Work instructions:
Copy nothing but the text: reproduce each line of the listing exactly and leave the pictures out.
Supplied material Start Marker
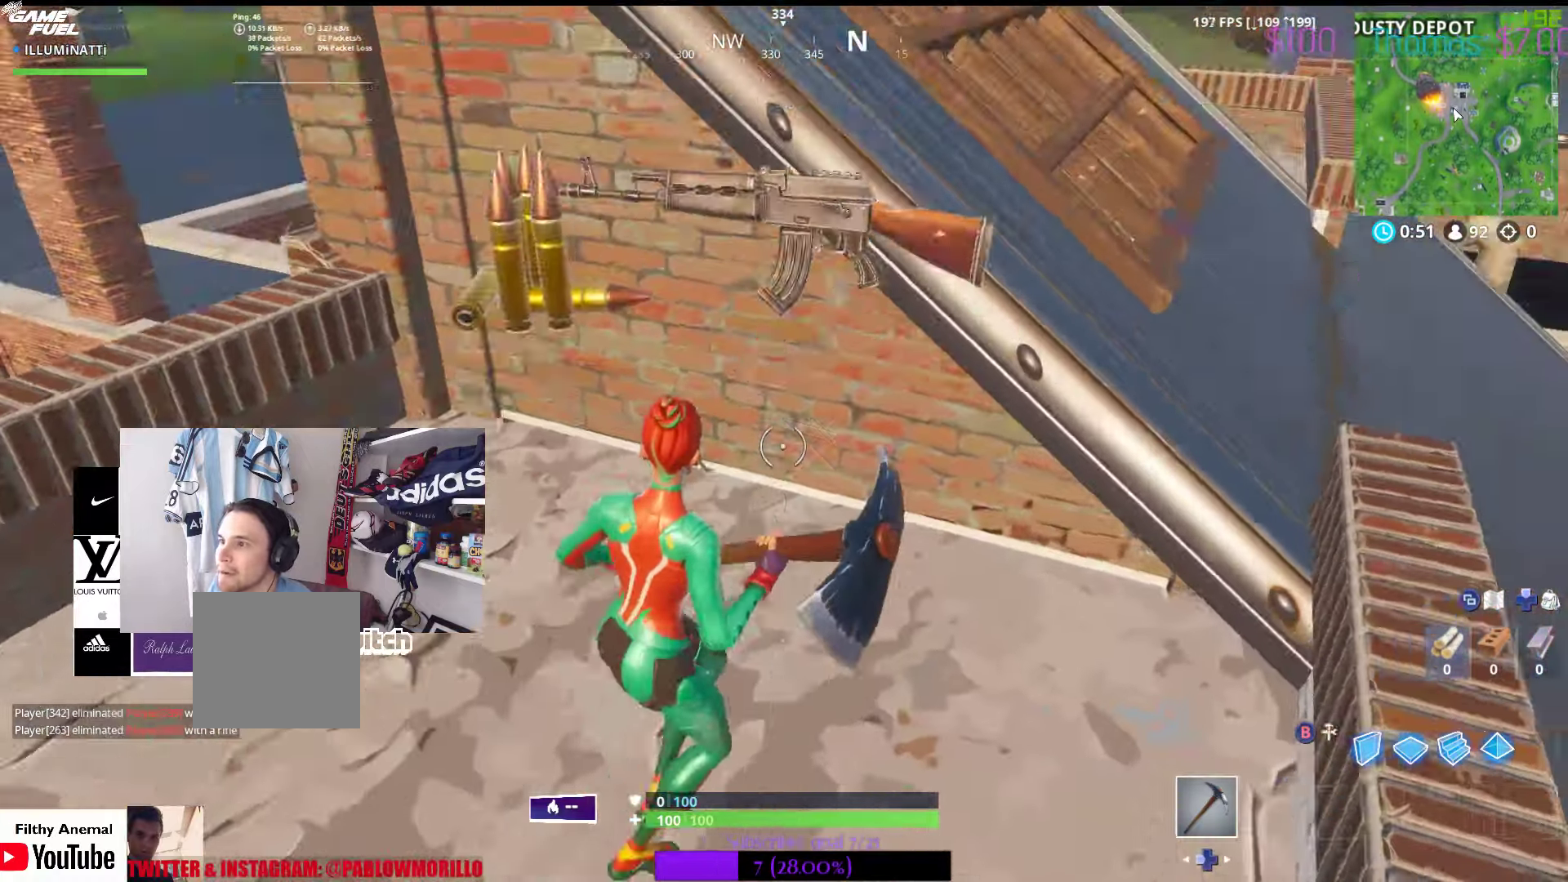
{"buttons": ["R1"], "left_stick": "up", "right_stick": "center", "events": [[34, "right_stick", "center"], [84, "left_stick", "up-right"], [117, "A", "down"], [217, "left_stick", "up"], [234, "A", "up"], [384, "R1", "down"], [384, "right_stick", "up-left"], [500, "right_stick", "center"]]}
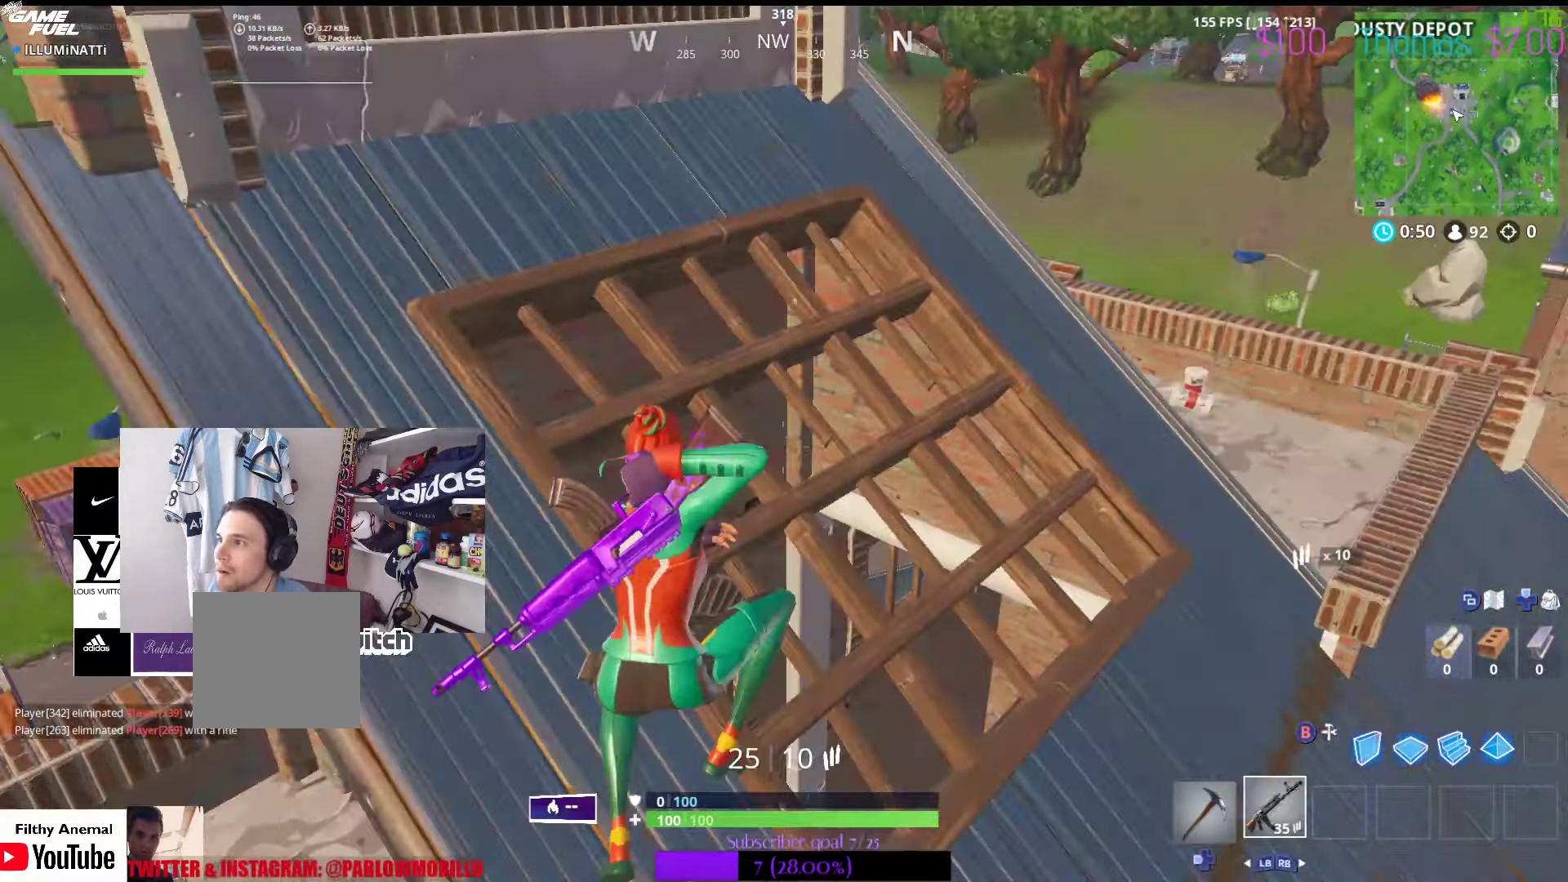
{"buttons": [], "left_stick": "up-right", "right_stick": "center", "events": [[17, "R1", "up"], [84, "left_stick", "up-right"]]}
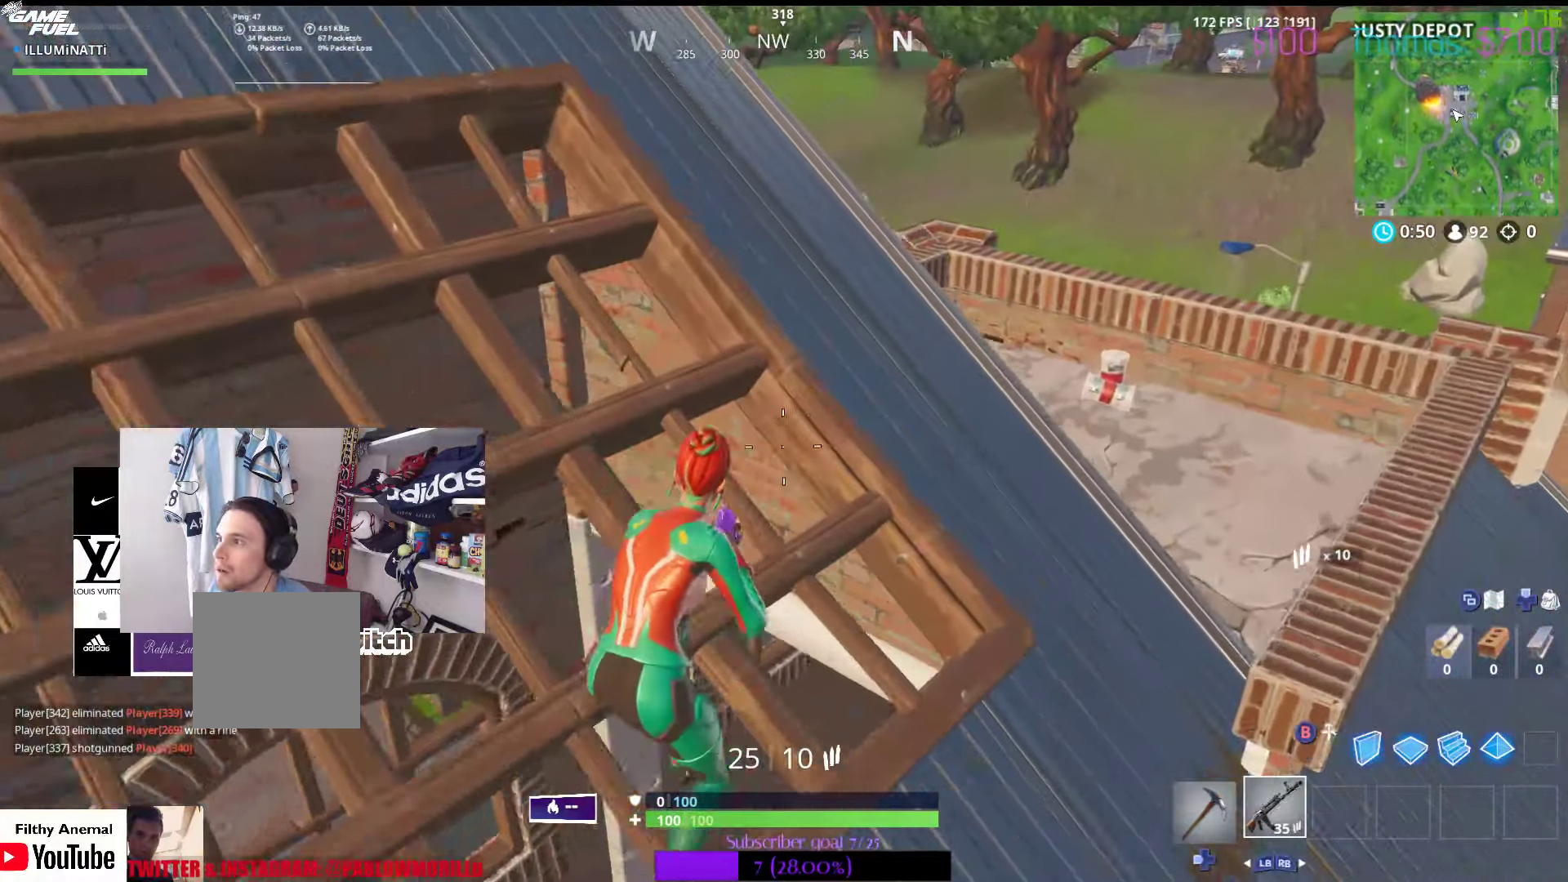
{"buttons": [], "left_stick": "up-right", "right_stick": "center", "events": []}
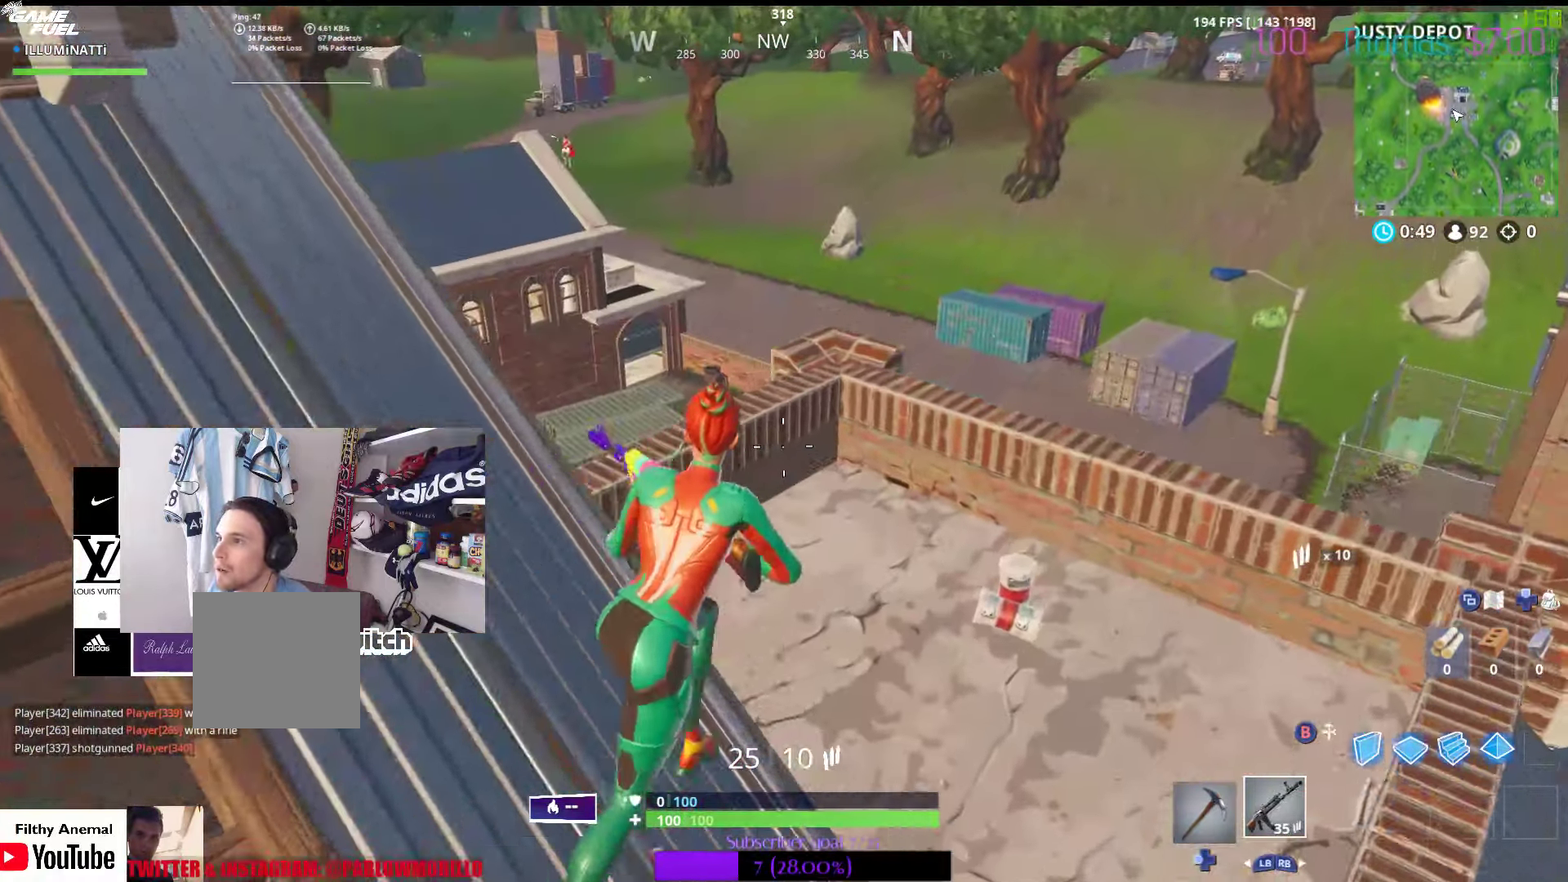
{"buttons": [], "left_stick": "up", "right_stick": "center", "events": [[334, "right_stick", "up-left"], [400, "left_stick", "up"], [484, "right_stick", "center"]]}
Supplied material End Marker
Response to the exercise:
{"buttons": ["R1"], "left_stick": "up", "right_stick": "center", "events": [[34, "right_stick", "center"], [84, "left_stick", "up-right"], [117, "A", "down"], [217, "left_stick", "up"], [234, "A", "up"], [384, "R1", "down"], [384, "right_stick", "up-left"], [500, "right_stick", "center"]]}
{"buttons": [], "left_stick": "up-right", "right_stick": "center", "events": [[17, "R1", "up"], [84, "left_stick", "up-right"]]}
{"buttons": [], "left_stick": "up-right", "right_stick": "center", "events": []}
{"buttons": [], "left_stick": "up", "right_stick": "center", "events": [[334, "right_stick", "up-left"], [400, "left_stick", "up"], [484, "right_stick", "center"]]}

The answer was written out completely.